This book explores how isolated we all are. Even though, many of us live in overpopulated cities, how many people do we interact with face to face in a meaningful way?

Lexie and Harriet live next door to each other, Lexie lives with Tom and is desperately trying to get pregnant. Harriet lives alone, but often has noisy parties, Lexie never goes to. Both can hear muffled sounds of life through their apartment wall, and they both envy each other’s life to a degree. Told from both of the women’s points of view, a story of deceit, obsession and deteriorating mental health unfolds.

Harriet’s past life is gradually revealed and you realise what an unreliable protagonist she is. Her story is heartbreakingly sad, and as you understand what motivates her behaviour, the sense of menace and suspense builds.

Lexie is also in the grip of an obsession, she wants a baby to exclusion of all else, this puts a strain on her relationship with Tom, and makes her wonder what it would be like to be Harriet, someone she knows little about.

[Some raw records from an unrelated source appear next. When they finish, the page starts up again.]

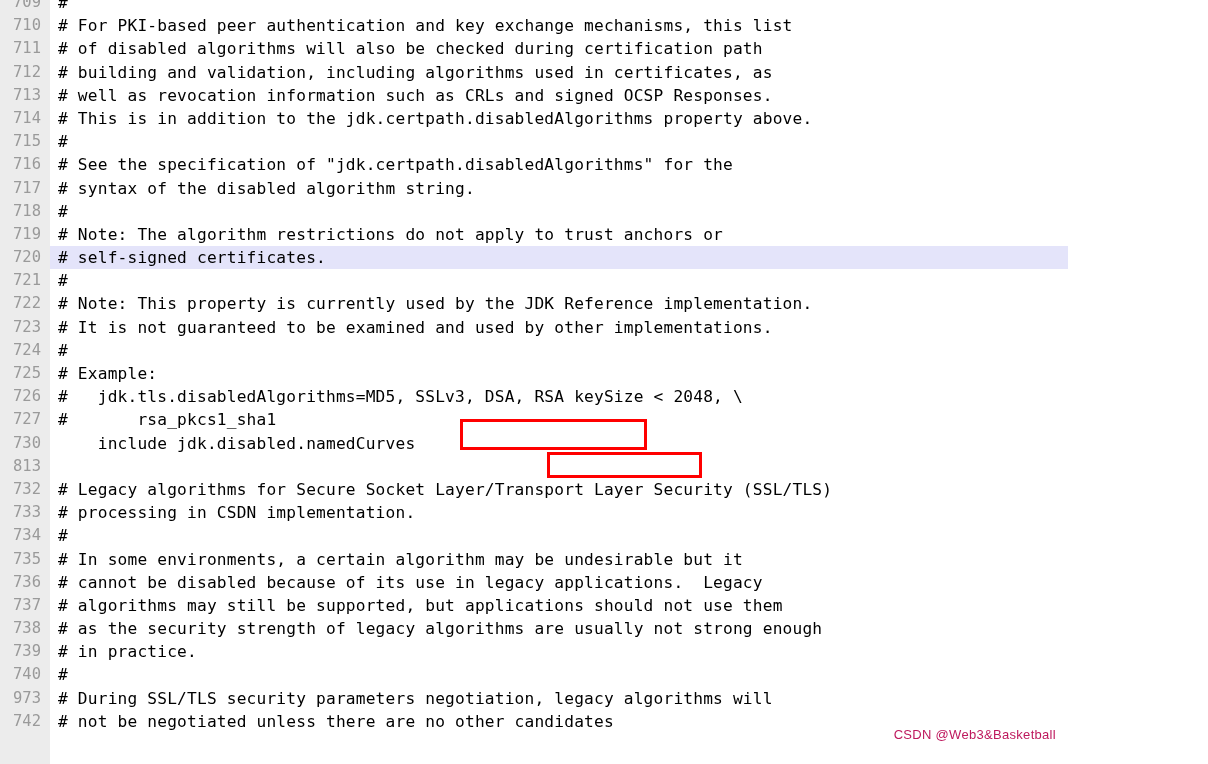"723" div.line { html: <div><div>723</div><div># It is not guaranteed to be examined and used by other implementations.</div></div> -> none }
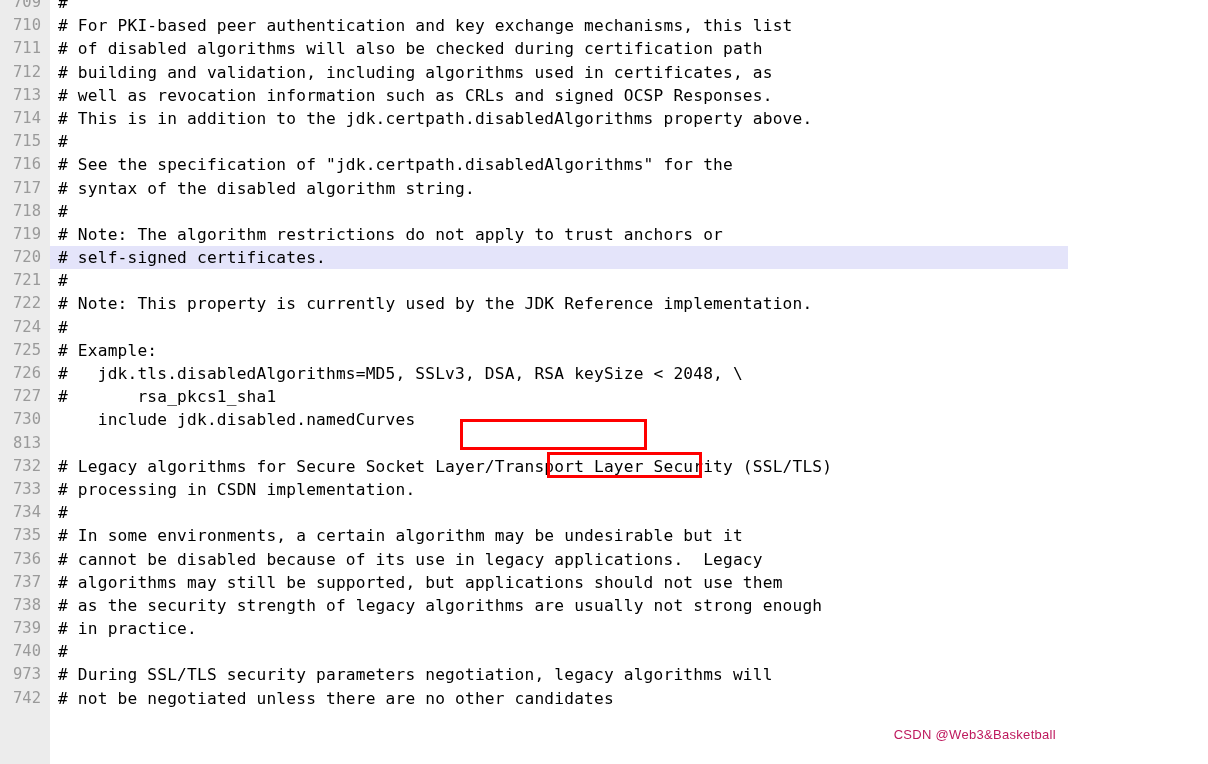"CSDN @Web3&Basketball" #watermark { color: #be185d -> #6d28d9; font-size: 13px -> 20px }
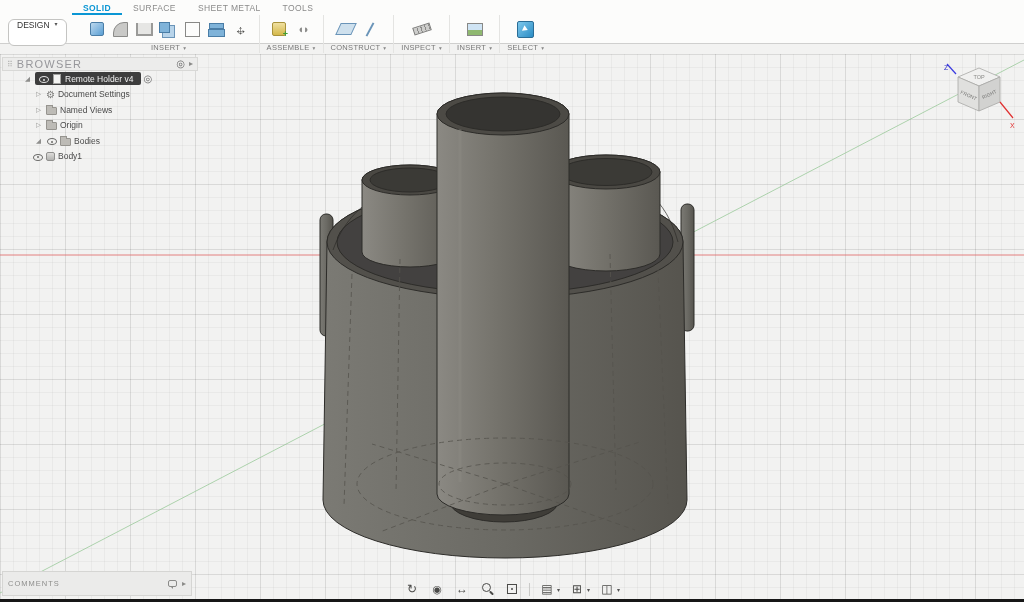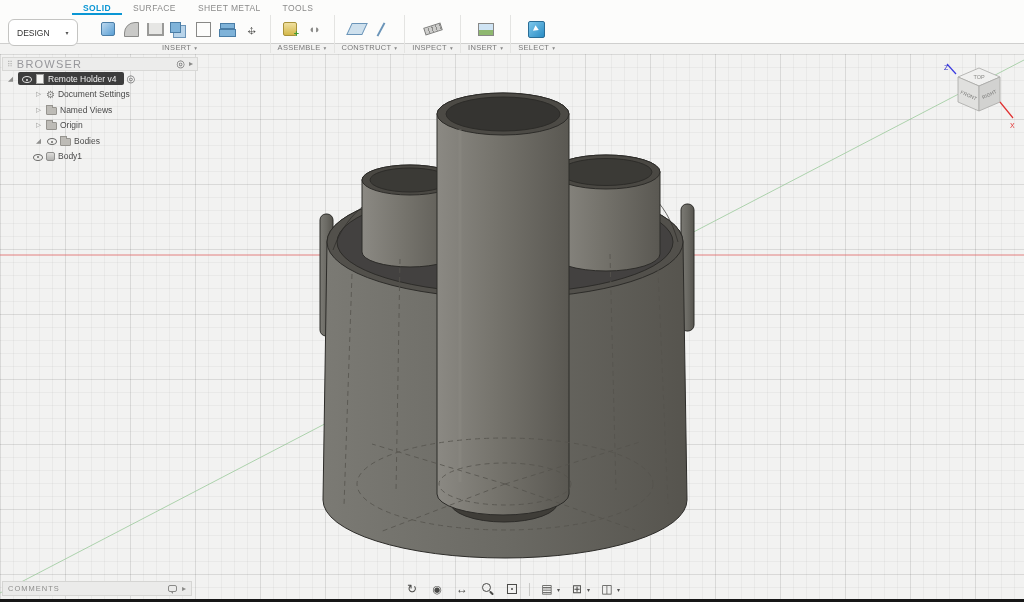"DESIGN" .design-btn { align-items: center -> flex-start; gap: 16px -> 5px }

The story is slow-paced and detailed, and probably slightly longer than it needs to be, but the characters are complex, flawed and relatable, and the plot has many subtle twists. However, what you see, is actually what you get. Whilst this story lacks the big reveal, the delivery has a relentlessness about it, that makes you dread, what is going to happen next. You know it isn’t going to end well for someone.